§ **INPUT**:
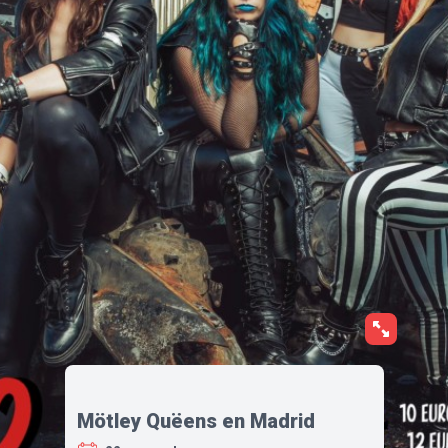
Mötley Quëens en Madrid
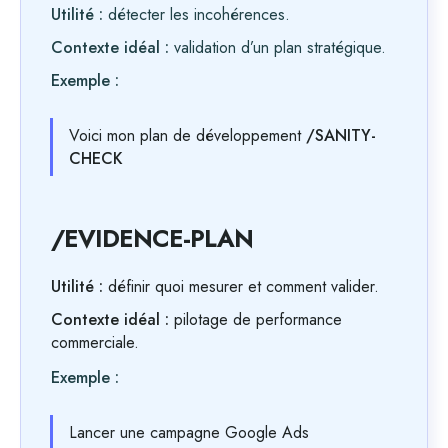
Utilité :
détecter les incohérences.
Contexte idéal :
validation d’un plan stratégique.
Exemple :
Voici mon plan de développement
/SANITY-
CHECK
/EVIDENCE-PLAN
Utilité :
définir quoi mesurer et comment valider.
Contexte idéal :
pilotage de performance
commerciale.
Exemple :
Lancer une campagne Google Ads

§ **YOUR TASK**: Your answer must be an exact copy of the records, minus any pictures.

§ **EXPECTED ANSWER**:
Mötley Quëens en Madrid
Utilité :
détecter les incohérences.
Contexte idéal :
validation d’un plan stratégique.
Exemple :
Voici mon plan de développement
/SANITY-
CHECK
/EVIDENCE-PLAN
Utilité :
définir quoi mesurer et comment valider.
Contexte idéal :
pilotage de performance
commerciale.
Exemple :
Lancer une campagne Google Ads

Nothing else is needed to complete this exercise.